The Michigan sentiment survey’s measure of expectations six months from now decreased to 72.2 from 73.7 the prior month. The current conditions index, which takes stock of Americans’ view of their personal finances, rose to 95.4 this month from 94.5 in May.

Inflation expectations

Americans expect an inflation rate of 3 percent over the next year, compared with 3.3 percent in the prior month. Over the next five years, they expect a 2.9 percent rate of inflation, compared with 2.8 percent in May.

Other reports indicate Americans’ moods are on the mend. The Bloomberg Consumer Comfort Index climbed to a five-week high of 35.5 in the period ended June 8, figures showed Thursday. The measure of the state of the economy rose to a six-week high, and the gauges of personal finances and whether this is a good time to make purchases also advanced.

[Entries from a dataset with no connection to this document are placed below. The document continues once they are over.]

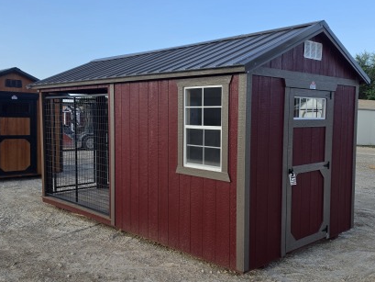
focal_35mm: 36
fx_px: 390
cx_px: 198
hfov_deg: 51.3
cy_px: 150
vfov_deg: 39.7
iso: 64
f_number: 1.4
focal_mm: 6.5
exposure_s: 1/2760
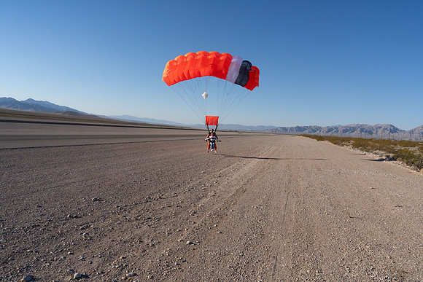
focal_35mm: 24
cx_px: 212
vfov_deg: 53.2
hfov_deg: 73.7
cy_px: 141
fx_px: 282
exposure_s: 1/2000
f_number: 10
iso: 800
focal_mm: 24
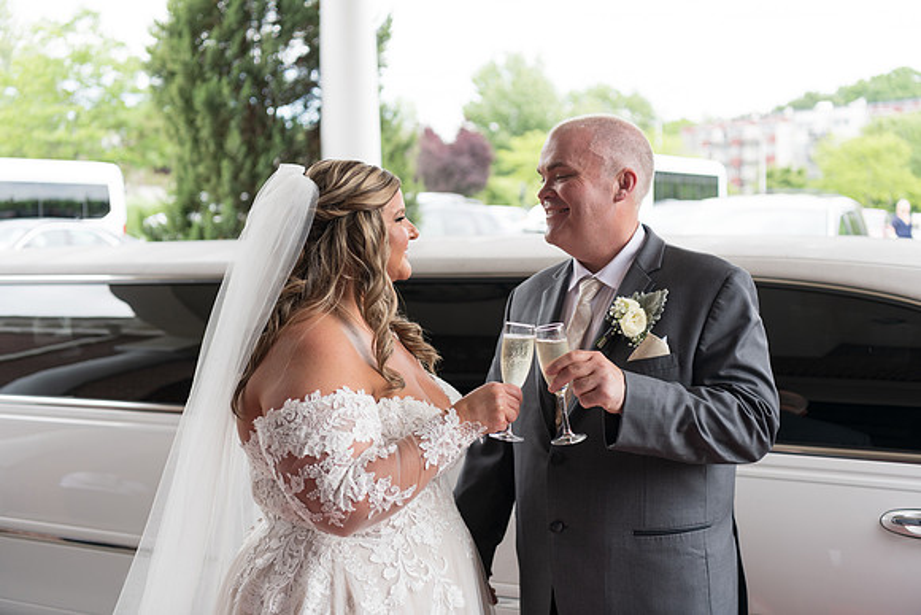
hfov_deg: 41.1
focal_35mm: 48
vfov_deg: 28.1
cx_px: 460
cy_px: 308
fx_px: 1228
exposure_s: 1/200
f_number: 2.8
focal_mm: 48
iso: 64
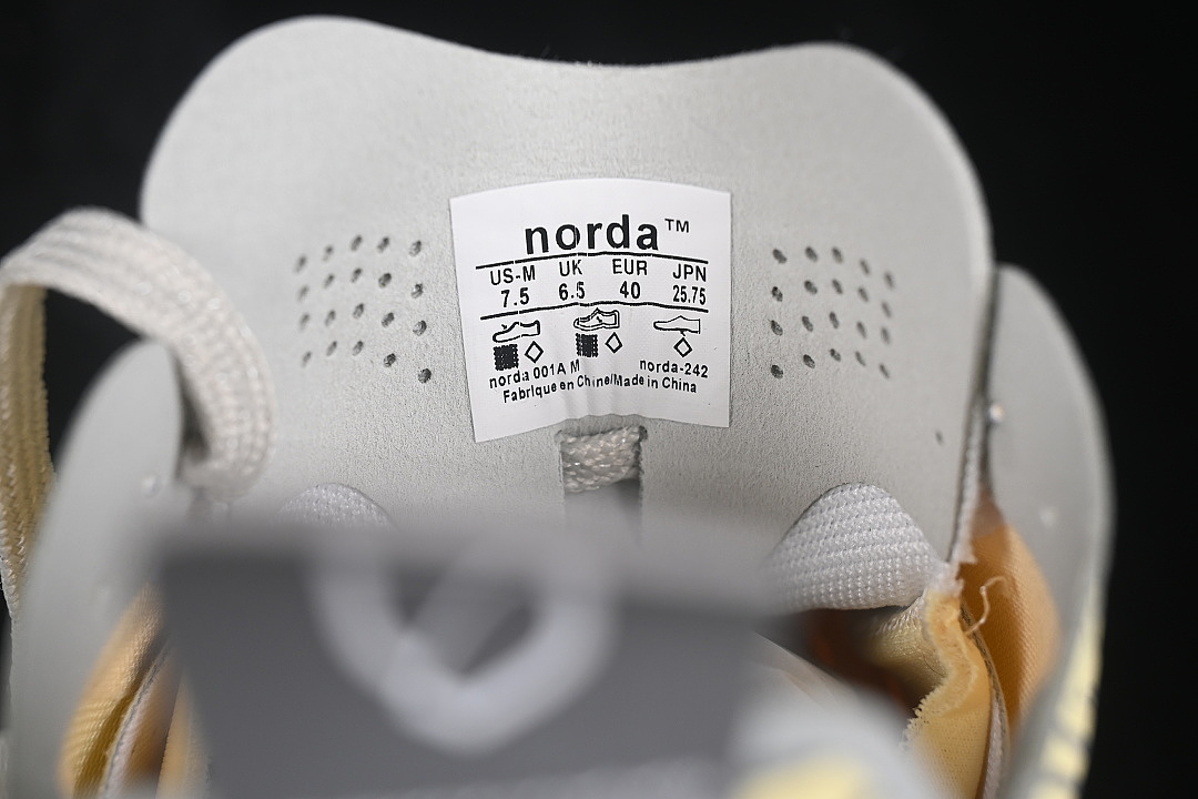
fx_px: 2496
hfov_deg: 27.0
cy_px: 400
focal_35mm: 75
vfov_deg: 18.2
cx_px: 599
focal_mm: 50
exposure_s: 1/80
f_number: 7.1
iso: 160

The job market continues to make progress, with payrolls in May exceeding the pre-recession peak for the first time, according to Labor Department data released last week. Employment grew by 217,000 after increasing by 282,000 in April. It marked the fourth consecutive month of gains of more than 200,000, the first time that’s happened since early 2000. The jobless rate held at an almost six-year low of 6.3 percent.

One bright spot for spending is motor vehicle demand. Cars and light trucks sold at a 16.7 million annualized rate in May, the strongest since February 2007, according to Ward’s Automotive Group.

Housing effect

Restoration Hardware Holdings Inc., a seller of furniture, linens and home furnishings, is among retailers benefiting from the housing recovery. The Corte Madera, Calif.-based company boosted estimates for annual sales and per-share earnings after first-quarter revenue jumped 22 percent from a year earlier.

“The business momentum and strong trends we are seeing thus far in 2014 give us further confidence in our financial outlook for the year,” Gary Friedman, chairman and CEO, said in a statement on June 11.

At the same time, some indicators of the labor market are improving only gradually. Wage growth is sluggish, and the number of people unemployed for 27 weeks or longer as a share of the total jobless is still above its pre-recession level.

More expensive fuel is a restraint on household budgets. The cost of regular-grade gasoline, at $3.65 a gallon this week, is hovering close to the 2014 high of $3.70 reached in April.

Some businesses catering to bargain shoppers have yet to see an improvement in demand. Wal-Mart Stores Inc., the world’s largest retailer, last month forecast second-quarter profit that missed analysts’ estimates as it copes with slow sales in the U.S., especially at its Sam’s Club warehouse stores.

More recently, Wal-Mart U.S. CEO William Simon said on a June 6 call that customers in the income segments served by the discount retailer remain “challenged.”